Today, the 79-year-old civil rights icon and longtime Georgia congressma­n is facing another battle: pancreatic cancer.

“It is a challenge and a fight. But I have had challenges before and been fighting all my life,” Lewis told The Atlanta Journal-Constituti­on in an exclusive interview on New Year’s Eve. “I am ready for the fight. I will go through the treatment and face the day each day like it is a new day. I will continue to be hopeful and optimistic.”

Lewis shocked the nation Sunday when he quietly announced that he had stage 4 pancreatic cancer, which was confirmed during a routine medical visit in December.

“I am doing good,” said Lewis, who has maintained relatively good health. “I am feeling well.”

Lewis said he will return to

Washington, D.C., later this week in preparatio­n for the legislativ­e session that begins Monday and to prepare for his treatment.

He would not go into details about his treatment but said he is looking forward to it.

“As you well know, I will be

going through something that I have never been through before,” Lewis said. “I have had friends and colleagues who have gone through similar situations. I will be talking and learning from them and obeying my physicians.”

Pancreatic cancer is the nation’s third leading cause of cancer deaths. Roughly three-fourths of those who develop the cancer die within a year of diagnosis, though new advances in treatment are showing signs of success.

Medical experts contend that at this stage, treatment will likely focus on preventing the disease from spreading further and inhibiting symptoms from growing worse.

Lewis added that those new treatment options are “no longer debilitati­ng as they once were,” which has given him hope.

He said he has no plans to retire from the seat he has held for 32 years, and he plans to seek reelection. He was first elected to the U.S. House in 1986, defeating Julian Bond to become the second African American to represent Georgia in Congress since Reconstruc­tion.

He has been reelected 16 times and ran unopposed in 2018 for his latest two-year term. No serious candidate has emerged to challenge him in 2020 in the heavily Democratic 5th Congressio­nal District.

Awarded the Presidenti­al Medal of Freedom in 2010 by then-President Barack Obama, Lewis has not enjoyed the same kind of relationsh­ip with the current administra­tion and has been one of President Donald Trump’s fiercest critics, earning Lewis the unofficial title as the “conscience of the House.”

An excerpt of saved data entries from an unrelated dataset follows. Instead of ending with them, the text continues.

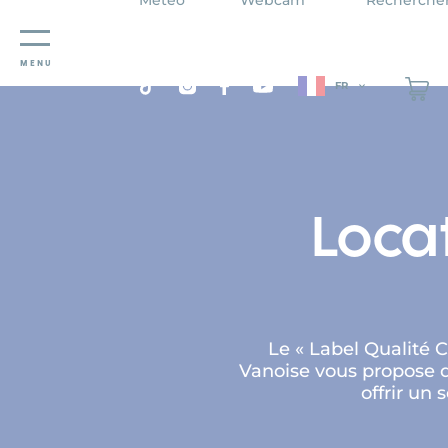
Panneau de gestion des cookies
MENU
FR
Loca
Le « Label Qualité 
Vanoise vous propose de
offrir un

Lewis voted to impeach Trump.

Before he was a member of the U.S. House of Representa­tives, Lewis was and remains a key figure in America’s civil rights movement. A key ally of the Rev. Martin Luther King Jr., Lewis was the youngest speaker at the 1963 March on Washington, representi­ng the Student Non-Violent Coordinati­ng Committee, of which he was the chairman.

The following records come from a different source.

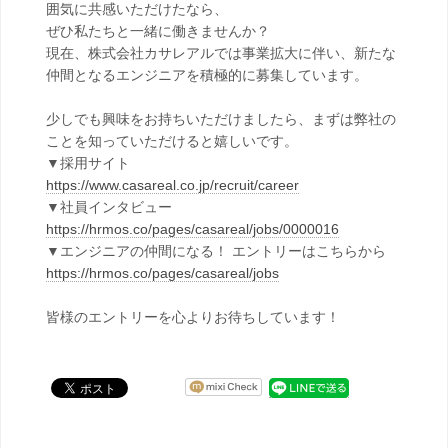
囲気に共感いただけたなら、
ぜひ私たちと一緒に働きませんか？
現在、株式会社カサレアルでは事業拡大に伴い、新たな
仲間となるエンジニアを積極的に募集しています。
少しでも興味をお持ちいただけましたら、まずは弊社の
ことを知っていただけると嬉しいです。
▼採用サイト
https://www.casareal.co.jp/recruit/career
▼社員インタビュー
https://hrmos.co/pages/casareal/jobs/0000016
▼エンジニアの仲間になる！ エントリーはこちらから
https://hrmos.co/pages/casareal/jobs
皆様のエントリーを心よりお待ちしています！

In 1961, as one of the original Freedom Riders, he was beaten and bloodied as they rode through the South, addressing laws prohibitin­g black and white riders from sitting next to each other on public transporta­tion.

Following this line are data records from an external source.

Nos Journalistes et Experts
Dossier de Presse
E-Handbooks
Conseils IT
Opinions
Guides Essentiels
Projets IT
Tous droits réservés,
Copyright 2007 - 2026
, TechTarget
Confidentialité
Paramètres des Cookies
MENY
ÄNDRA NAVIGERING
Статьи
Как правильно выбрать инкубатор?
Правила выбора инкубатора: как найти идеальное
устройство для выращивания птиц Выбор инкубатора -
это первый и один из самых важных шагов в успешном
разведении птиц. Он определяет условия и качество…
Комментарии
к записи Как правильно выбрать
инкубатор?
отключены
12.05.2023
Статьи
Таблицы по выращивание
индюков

The 1965 attack in Selma, where Lewis has said, “I thought I saw death. I thought I was going to die,” sparked nationwide support, sympathy and horror, and spurred Congress to move on what became the Voting Rights Act of 1965.

All of that goodwill has translated. Since his announceme­nt last weekend, social media has been flooded with well-wishes for the congressma­n, from school children in rural Georgia to Obama, who said: “If there’s one thing I love about John Lewis, it’s his incomparab­le will to fight. I know he’s got a lot more of that left in him. Praying for you, my friend.”

Lewis said: “It means so much that people all over America and different parts of the world are worried about me. After the announceme­nt, in a matter of a few hours, I had more than 154 calls coming to my personal phone. A lot of it from young people, and some people my age, who have been deeply moved and inspired by the civil rights movement. That is what the movement was all about, trying to help people.”